Gesù deve necessariamente morire e morire di una morte infamante che lo squalifichi agli occhi del popolo e degli stessi discepoli. La croce è lo scandalo finale che attende Gesù e quanti vogliono seguirlo. Infatti l'evangelista vuole provocare i suoi lettori allo scandalo di un Dio crocifisso, a questo punta tutto il suo racconto. Il suo intento è mostrare che il Messia, il Figlio di Dio che è stato glorificato nella resurrezione, è Gesù-servo-crocifisso, e non c'è altra via alla vita che quella della croce. Sulla croce si palesa in pienezza il volto di Dio, un Dio diverso, un Dio che manifesta fino alla fine la sua passione d'amore per l'uomo: la croce è la rivelazione della Verità stessa di Dio che è Amore. “Nel Vangelo di Marco la Gloria di Dio non si manifesta nello splendore di una trascendenza schiacciante, ma nell'ignominia della sua assoluta impotenza: solo nella sua morte, non prima, l'uomo può riconoscere Gesù nella sua realtà di Figlio di Dio”. Oltre Gesù, intorno alla cui persona gravita tutto il Passio, ci sono tante altre figure (i discepoli, Pietro, il popolo, Pilato, i sacerdoti, gli anziani ecc.).
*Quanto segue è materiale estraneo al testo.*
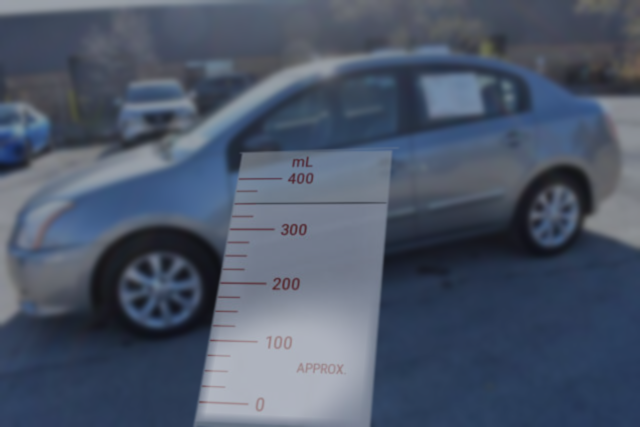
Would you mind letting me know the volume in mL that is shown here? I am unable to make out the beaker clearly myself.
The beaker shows 350 mL
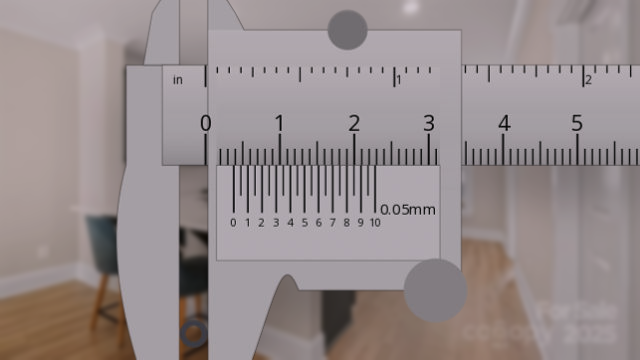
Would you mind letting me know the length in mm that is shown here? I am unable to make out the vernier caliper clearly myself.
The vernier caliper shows 3.8 mm
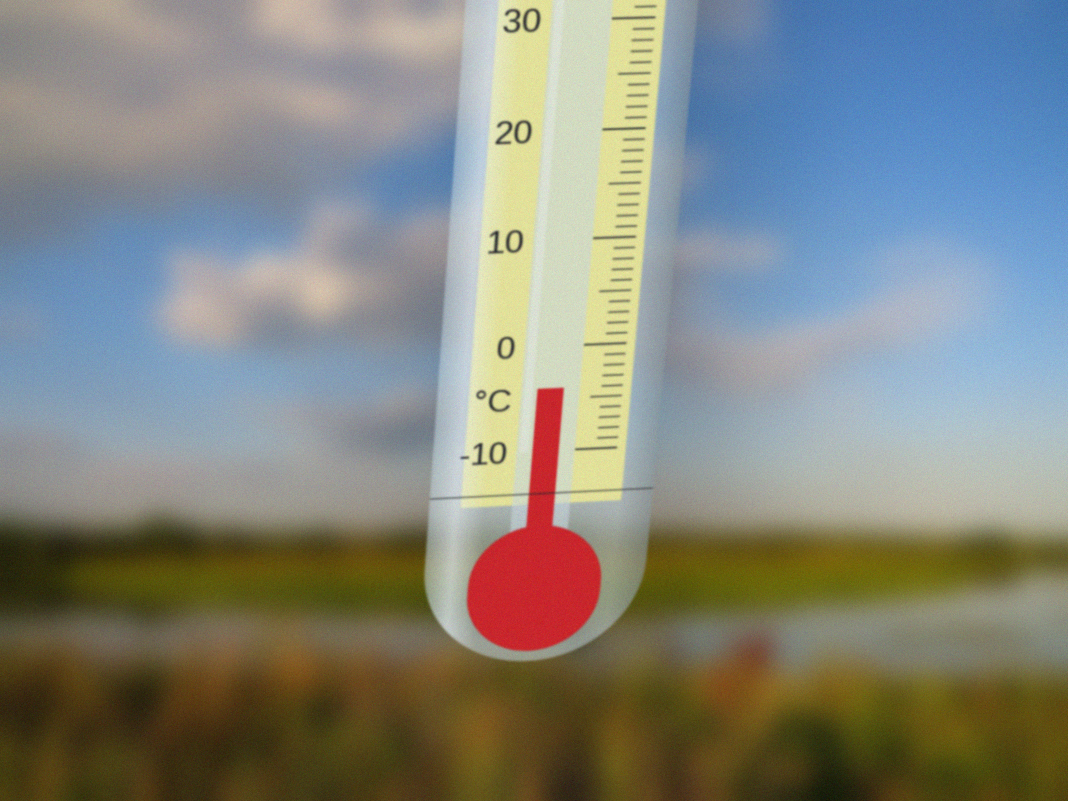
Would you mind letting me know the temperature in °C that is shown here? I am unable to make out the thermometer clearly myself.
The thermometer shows -4 °C
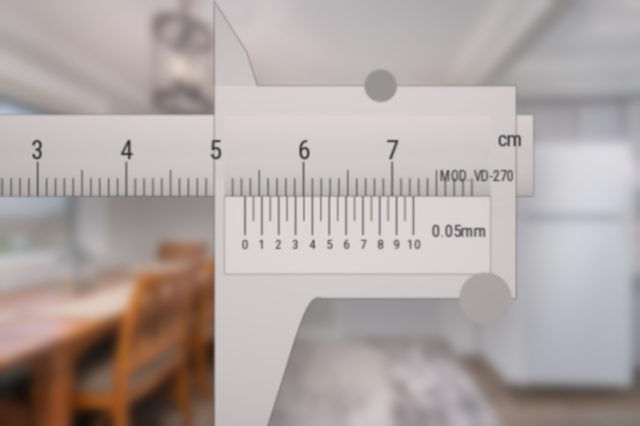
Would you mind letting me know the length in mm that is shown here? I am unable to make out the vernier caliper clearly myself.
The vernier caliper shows 53.4 mm
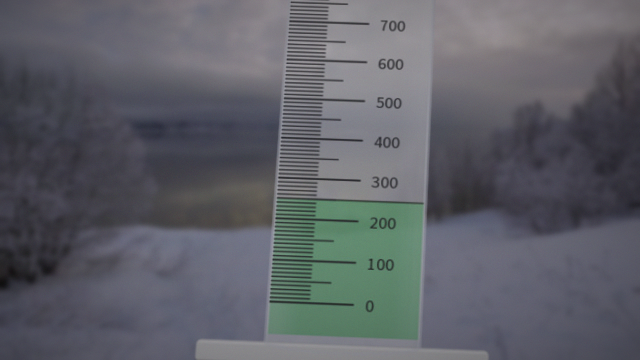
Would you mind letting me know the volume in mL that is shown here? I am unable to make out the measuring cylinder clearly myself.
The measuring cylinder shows 250 mL
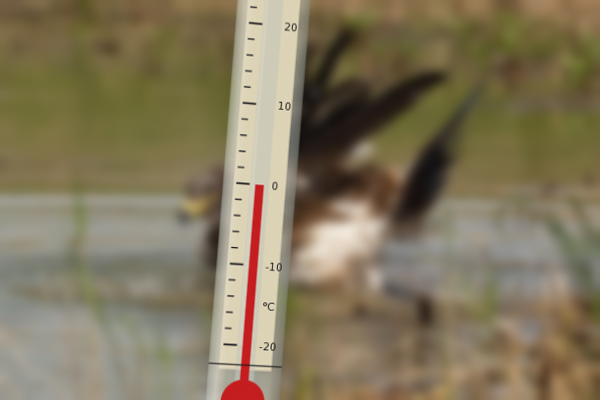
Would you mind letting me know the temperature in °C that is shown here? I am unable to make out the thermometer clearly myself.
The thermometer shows 0 °C
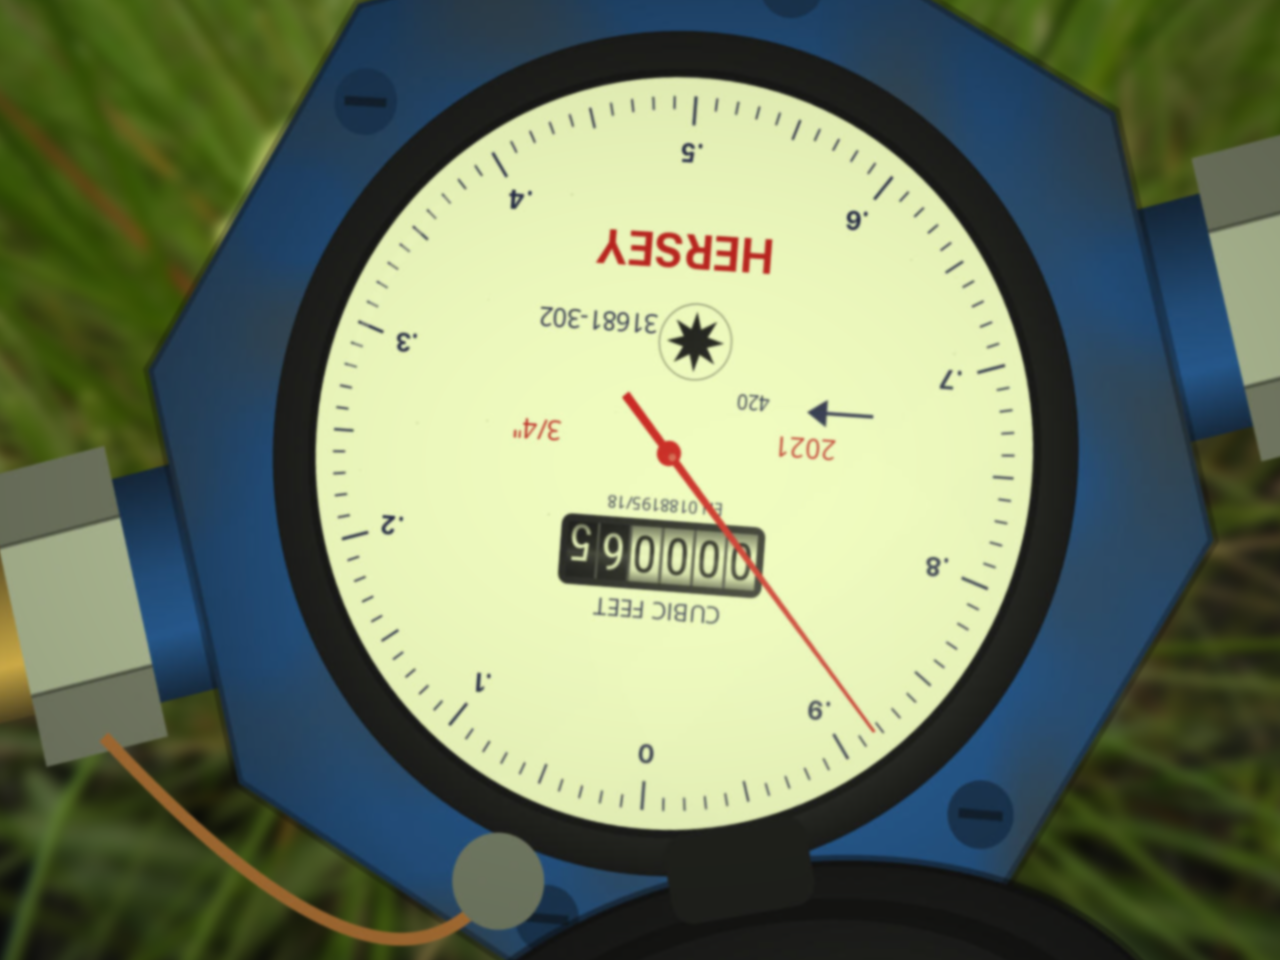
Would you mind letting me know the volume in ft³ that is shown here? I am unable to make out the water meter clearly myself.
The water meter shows 64.88 ft³
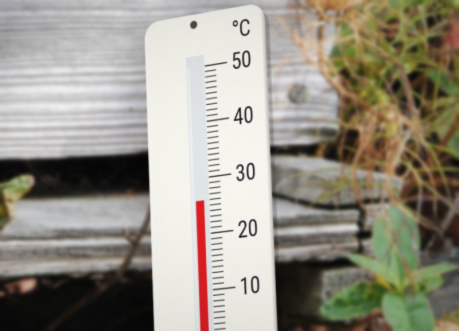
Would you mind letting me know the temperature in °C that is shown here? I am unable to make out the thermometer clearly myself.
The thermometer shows 26 °C
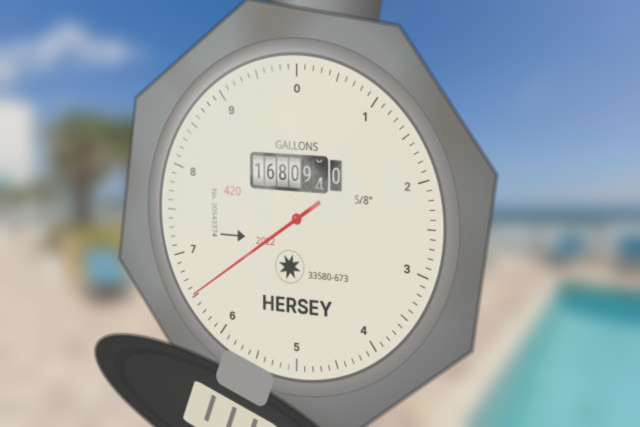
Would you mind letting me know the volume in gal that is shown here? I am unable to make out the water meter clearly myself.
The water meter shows 1680936.5 gal
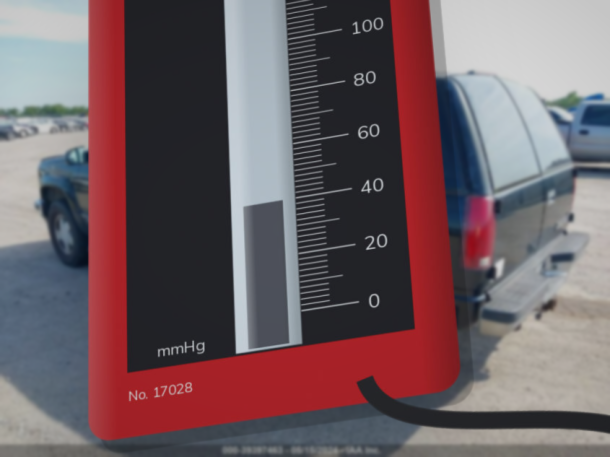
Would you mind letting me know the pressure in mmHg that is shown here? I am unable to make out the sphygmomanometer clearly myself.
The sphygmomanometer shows 40 mmHg
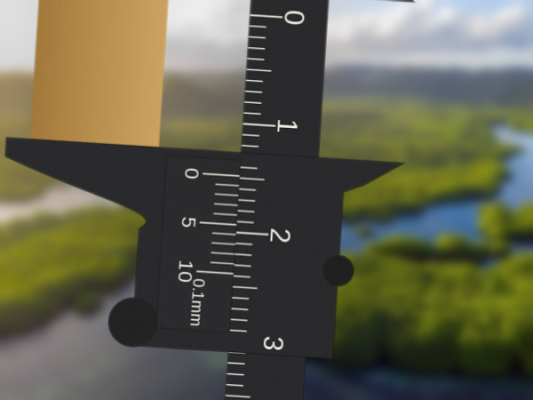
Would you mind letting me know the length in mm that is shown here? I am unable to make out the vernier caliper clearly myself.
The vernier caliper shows 14.8 mm
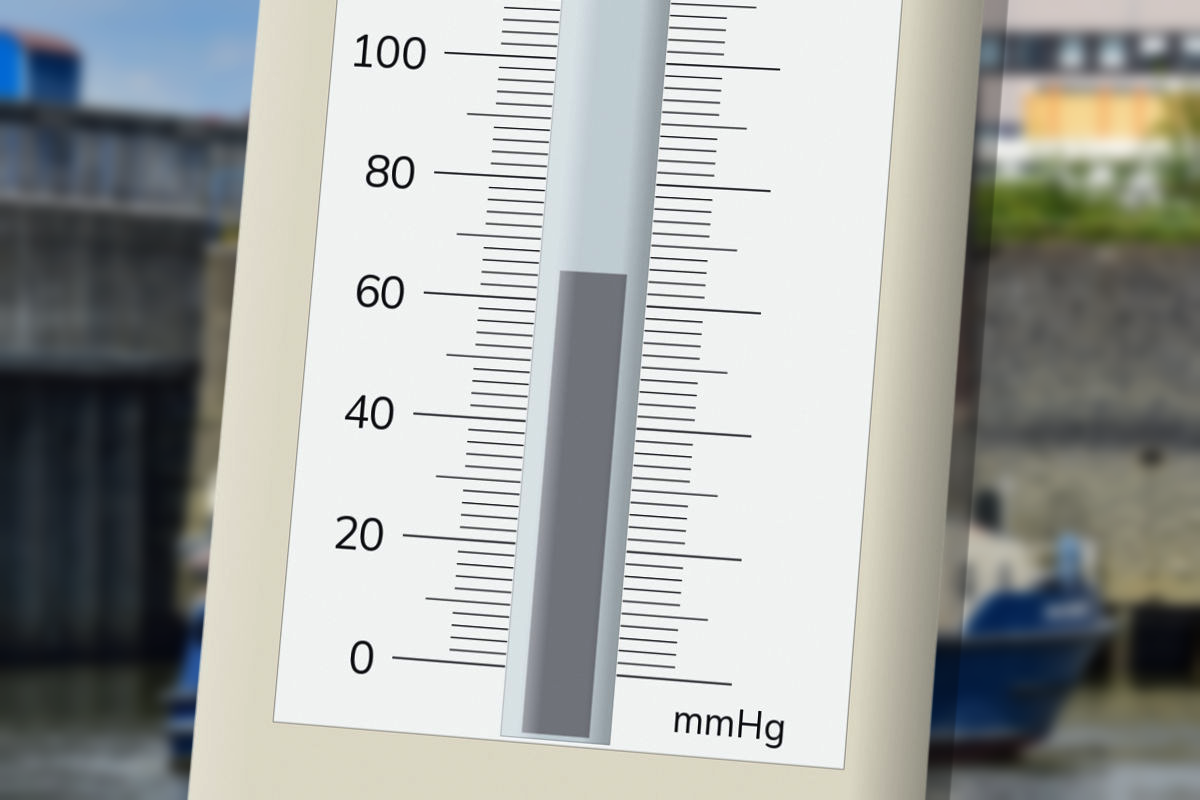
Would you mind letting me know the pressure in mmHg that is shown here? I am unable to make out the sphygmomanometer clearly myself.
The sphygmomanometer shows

Esse non fanno da semplice contorno, sono piuttosto le ombre di una umanità cieca, gli elementi negativi nei quali facilmente tutti possiamo riconoscerci, così lontani come siamo dall'essere anche solo un debole riflesso della luce di Cristo. L'esclamazione del centurione è l'apice di tutto il Vangelo di Marco, che riassume in sé tutta la contraddittorietà di un Dio crocifisso che si consegna alla morte per amore e che permette di riconoscerlo nella sua realtà solo sulla croce, non prima: “Ecco il nostro Dio!”. Questo è scandalo per ogni persona religiosa e follia per ogni persona di buon senso, come afferma San Paolo (1Cor 1,23), è il grande mistero che siamo chiamati ad accogliere, la rivelazione sconvolgente che ha scandalizzato i primi discepoli e coglie di sorpresa anche noi. “Questo cammino non è quello della trascendenza, quello del vecchio Adamo che voleva essere simile a Dio fuggendo dalla sua condizione umana: è il cammino della condiscendenza, la via della solidarietà e dell'umiliazione, nel quale l'uomo scopre nella propria umanità la sua verità, e Dio gli viene incontro”.